» How to complete this task:
Pick out every line in the items below that contains the word "maison", with matching case.

» Data provided:
:::::
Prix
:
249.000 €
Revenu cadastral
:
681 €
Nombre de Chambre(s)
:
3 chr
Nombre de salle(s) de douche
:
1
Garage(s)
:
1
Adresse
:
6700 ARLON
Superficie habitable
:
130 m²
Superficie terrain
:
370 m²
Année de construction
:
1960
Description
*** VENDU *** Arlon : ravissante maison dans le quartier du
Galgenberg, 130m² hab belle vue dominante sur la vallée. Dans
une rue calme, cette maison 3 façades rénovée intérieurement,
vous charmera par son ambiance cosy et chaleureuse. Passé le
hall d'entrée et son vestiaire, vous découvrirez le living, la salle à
:::::
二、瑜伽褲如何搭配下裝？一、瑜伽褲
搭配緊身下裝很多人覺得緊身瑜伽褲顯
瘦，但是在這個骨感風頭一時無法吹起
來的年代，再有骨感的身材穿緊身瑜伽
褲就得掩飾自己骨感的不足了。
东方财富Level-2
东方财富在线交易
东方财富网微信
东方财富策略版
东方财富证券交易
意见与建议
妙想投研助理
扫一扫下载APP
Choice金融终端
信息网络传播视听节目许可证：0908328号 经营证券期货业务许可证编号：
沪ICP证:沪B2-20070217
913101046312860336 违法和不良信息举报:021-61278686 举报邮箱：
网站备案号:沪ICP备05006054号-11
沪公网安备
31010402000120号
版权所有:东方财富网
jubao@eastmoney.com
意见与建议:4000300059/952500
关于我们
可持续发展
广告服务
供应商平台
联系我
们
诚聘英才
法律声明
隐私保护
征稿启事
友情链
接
:::::
» Exercise answer:
*** VENDU *** Arlon : ravissante maison dans le quartier du
une rue calme, cette maison 3 façades rénovée intérieurement,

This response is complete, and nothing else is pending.